Assignment:
Only lines containing the word "minor" are needed; pull them out of the material.

Data:
-=-=-

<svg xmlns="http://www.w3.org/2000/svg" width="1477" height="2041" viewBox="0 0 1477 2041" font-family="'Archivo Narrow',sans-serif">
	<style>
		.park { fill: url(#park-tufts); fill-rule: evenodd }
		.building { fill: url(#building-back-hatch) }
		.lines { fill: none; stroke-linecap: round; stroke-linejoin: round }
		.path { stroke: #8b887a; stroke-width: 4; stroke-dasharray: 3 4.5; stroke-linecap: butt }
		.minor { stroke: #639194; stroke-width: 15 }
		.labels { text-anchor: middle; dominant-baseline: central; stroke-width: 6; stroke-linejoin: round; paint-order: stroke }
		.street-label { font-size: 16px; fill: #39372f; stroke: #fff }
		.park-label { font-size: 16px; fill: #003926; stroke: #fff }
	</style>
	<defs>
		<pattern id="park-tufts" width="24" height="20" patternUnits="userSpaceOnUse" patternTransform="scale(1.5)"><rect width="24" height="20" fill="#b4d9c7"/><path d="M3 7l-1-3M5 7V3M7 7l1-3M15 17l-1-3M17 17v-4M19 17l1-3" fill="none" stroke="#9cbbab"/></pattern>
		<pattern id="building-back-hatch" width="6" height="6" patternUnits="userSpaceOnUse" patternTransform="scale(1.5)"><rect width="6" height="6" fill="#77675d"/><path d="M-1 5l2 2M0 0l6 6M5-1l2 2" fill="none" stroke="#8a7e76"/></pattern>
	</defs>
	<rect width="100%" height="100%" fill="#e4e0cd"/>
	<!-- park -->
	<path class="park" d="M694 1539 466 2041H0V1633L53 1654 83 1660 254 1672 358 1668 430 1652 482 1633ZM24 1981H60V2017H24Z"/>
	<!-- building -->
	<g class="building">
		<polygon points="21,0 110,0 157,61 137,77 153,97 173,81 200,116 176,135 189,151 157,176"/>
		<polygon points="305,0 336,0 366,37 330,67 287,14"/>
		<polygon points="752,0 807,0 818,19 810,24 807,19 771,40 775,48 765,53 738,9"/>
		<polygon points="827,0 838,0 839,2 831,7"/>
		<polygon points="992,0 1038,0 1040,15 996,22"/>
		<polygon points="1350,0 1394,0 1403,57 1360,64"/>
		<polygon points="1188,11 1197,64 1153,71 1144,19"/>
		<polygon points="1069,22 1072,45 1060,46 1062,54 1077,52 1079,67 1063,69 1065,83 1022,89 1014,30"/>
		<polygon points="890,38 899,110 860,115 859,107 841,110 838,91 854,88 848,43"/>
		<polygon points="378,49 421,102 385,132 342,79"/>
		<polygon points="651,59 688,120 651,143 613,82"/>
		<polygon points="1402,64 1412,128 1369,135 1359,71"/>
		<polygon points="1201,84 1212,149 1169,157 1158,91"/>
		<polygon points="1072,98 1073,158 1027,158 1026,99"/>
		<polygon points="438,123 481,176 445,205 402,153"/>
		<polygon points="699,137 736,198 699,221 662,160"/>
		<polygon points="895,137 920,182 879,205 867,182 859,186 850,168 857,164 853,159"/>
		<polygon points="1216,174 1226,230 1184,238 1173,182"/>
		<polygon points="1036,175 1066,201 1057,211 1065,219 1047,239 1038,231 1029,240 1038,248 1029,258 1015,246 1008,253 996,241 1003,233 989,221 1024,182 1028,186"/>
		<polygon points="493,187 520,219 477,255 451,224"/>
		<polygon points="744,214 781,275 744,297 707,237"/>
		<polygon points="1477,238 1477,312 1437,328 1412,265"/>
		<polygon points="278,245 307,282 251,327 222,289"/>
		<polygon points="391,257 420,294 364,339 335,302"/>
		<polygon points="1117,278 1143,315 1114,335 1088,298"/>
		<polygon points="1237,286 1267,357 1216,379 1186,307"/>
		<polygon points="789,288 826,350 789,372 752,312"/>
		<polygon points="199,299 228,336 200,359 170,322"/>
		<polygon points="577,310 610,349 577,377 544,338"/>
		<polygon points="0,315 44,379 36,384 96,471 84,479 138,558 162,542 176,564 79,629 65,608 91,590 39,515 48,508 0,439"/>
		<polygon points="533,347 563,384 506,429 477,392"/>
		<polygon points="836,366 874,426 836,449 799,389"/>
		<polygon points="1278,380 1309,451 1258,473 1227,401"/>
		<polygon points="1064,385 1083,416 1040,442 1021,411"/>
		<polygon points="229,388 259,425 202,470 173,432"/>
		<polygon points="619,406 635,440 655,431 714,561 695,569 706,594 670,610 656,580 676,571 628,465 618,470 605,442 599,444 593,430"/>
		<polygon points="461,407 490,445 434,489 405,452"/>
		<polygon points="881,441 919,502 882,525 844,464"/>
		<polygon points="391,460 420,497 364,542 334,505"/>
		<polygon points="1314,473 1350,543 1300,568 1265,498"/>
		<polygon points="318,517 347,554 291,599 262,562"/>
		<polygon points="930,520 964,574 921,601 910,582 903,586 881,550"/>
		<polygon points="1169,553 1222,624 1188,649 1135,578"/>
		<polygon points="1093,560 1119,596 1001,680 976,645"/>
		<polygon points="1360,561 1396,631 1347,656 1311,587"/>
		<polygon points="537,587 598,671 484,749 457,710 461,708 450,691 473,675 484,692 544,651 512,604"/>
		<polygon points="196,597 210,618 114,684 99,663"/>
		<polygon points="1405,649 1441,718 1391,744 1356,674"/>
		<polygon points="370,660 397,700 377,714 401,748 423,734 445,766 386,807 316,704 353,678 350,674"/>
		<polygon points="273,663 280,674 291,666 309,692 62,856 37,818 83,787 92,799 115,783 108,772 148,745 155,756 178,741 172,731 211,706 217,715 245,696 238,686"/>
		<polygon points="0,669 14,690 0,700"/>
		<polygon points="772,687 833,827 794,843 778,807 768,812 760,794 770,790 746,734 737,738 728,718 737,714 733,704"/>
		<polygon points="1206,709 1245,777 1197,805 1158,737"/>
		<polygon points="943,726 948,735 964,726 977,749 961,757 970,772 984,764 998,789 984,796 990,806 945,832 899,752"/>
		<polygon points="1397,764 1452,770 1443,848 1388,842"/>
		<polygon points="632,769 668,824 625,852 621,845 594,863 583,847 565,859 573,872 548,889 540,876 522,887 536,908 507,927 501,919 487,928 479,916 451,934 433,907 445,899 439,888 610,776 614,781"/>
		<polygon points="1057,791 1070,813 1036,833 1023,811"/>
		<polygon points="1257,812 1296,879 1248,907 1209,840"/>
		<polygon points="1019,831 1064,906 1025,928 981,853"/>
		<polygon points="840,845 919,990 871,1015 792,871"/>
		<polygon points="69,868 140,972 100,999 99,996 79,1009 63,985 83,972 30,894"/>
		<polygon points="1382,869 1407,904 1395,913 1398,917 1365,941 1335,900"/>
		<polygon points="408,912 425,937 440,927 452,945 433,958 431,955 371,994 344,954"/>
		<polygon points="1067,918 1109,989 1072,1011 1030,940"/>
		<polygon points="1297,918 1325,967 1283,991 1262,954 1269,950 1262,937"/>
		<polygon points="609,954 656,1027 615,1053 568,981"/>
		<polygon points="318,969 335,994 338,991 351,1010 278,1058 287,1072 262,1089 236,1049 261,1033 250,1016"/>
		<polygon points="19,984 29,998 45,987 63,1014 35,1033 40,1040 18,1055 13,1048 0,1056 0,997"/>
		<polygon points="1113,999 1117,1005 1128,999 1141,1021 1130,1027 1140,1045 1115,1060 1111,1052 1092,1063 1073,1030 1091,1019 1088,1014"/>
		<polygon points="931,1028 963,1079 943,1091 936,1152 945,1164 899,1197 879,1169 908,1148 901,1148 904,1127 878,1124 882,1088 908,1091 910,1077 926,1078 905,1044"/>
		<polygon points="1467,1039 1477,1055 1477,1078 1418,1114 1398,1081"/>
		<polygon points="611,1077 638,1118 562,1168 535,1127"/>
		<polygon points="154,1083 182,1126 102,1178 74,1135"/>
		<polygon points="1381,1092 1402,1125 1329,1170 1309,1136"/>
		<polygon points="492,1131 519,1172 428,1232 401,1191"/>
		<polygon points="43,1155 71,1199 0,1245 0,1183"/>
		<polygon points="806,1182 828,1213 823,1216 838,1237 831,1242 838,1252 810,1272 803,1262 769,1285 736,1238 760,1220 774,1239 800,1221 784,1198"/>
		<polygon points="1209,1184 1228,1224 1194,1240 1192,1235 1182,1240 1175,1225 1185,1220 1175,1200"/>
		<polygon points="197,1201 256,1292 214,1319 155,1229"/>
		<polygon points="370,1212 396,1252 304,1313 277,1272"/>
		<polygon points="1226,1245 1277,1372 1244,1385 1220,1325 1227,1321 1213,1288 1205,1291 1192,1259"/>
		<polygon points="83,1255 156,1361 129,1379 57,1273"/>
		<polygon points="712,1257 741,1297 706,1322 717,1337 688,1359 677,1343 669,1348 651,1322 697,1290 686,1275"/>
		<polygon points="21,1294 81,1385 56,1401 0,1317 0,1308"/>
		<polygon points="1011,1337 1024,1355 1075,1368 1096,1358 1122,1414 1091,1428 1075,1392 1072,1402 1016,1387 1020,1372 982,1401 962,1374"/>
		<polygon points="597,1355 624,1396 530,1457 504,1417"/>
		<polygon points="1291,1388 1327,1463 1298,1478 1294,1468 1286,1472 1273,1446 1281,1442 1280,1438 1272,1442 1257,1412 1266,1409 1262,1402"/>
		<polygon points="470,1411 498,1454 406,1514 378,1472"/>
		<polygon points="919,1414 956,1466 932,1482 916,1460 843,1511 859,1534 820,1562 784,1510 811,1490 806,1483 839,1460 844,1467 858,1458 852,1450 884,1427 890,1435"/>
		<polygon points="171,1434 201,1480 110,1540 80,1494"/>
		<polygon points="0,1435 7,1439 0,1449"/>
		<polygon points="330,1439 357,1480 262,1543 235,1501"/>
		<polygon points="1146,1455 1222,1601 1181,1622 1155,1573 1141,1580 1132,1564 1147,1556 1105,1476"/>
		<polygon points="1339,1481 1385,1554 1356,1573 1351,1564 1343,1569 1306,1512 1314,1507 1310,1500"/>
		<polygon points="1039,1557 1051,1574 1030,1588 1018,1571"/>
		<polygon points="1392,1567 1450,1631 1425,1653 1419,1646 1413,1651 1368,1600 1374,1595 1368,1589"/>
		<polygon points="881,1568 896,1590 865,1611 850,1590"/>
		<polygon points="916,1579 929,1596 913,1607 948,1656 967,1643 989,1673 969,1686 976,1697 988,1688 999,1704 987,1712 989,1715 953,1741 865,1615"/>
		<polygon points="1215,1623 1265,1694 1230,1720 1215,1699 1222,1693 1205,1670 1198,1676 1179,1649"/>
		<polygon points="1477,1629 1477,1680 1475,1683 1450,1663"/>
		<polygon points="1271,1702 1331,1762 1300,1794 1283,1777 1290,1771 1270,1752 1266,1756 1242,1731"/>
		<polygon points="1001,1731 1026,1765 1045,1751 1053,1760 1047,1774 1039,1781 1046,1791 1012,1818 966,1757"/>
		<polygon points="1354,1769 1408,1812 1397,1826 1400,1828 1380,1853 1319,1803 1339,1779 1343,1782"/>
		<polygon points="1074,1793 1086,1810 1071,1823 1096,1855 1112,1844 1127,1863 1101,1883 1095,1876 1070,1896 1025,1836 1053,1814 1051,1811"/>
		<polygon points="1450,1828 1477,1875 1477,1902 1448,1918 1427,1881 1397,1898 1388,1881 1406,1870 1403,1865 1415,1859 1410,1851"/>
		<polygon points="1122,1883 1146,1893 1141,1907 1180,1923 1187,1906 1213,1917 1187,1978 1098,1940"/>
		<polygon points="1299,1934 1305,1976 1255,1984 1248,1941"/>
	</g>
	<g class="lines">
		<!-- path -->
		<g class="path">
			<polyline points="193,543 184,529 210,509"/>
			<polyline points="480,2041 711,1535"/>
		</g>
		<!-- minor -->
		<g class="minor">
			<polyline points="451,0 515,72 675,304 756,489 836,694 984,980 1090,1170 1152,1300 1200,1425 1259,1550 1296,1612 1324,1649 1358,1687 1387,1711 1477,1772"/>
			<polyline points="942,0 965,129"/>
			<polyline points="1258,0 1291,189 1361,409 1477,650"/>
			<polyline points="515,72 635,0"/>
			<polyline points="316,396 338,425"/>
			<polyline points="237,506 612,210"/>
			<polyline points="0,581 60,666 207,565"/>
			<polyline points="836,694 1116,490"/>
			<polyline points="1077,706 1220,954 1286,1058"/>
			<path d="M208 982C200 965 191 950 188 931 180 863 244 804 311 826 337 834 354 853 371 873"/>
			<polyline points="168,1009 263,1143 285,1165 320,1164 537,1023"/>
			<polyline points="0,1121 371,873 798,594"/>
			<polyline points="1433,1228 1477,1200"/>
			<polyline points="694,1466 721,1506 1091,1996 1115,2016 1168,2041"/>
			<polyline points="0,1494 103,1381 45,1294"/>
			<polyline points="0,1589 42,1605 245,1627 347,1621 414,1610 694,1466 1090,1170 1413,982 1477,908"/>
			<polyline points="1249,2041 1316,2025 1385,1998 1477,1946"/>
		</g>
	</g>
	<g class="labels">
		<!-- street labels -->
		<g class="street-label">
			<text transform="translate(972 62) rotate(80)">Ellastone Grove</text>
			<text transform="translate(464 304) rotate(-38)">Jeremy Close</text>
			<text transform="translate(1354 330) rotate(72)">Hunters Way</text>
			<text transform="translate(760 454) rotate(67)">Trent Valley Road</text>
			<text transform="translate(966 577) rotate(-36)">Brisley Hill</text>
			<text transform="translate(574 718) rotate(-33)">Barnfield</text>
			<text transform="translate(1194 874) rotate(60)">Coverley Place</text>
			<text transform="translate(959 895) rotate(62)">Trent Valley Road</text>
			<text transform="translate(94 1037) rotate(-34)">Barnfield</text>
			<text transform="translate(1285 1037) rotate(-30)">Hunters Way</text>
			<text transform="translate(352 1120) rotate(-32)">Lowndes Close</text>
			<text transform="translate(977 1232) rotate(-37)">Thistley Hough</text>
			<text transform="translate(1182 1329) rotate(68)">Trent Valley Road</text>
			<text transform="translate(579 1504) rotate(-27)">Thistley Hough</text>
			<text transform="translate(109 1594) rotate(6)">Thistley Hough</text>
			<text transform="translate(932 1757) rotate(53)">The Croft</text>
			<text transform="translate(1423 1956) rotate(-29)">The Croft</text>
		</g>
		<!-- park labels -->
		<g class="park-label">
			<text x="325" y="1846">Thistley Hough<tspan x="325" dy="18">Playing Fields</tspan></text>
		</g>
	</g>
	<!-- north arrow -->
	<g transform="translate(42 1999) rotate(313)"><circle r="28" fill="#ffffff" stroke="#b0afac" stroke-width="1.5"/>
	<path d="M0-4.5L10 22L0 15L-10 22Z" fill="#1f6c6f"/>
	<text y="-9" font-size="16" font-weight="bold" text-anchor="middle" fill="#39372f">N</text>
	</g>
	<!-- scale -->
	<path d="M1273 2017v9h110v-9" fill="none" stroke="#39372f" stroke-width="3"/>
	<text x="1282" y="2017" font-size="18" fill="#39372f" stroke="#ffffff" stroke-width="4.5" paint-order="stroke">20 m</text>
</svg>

-=-=-

Exercise response:
		.minor { stroke: #639194; stroke-width: 15 }
		<!-- minor -->
		<g class="minor">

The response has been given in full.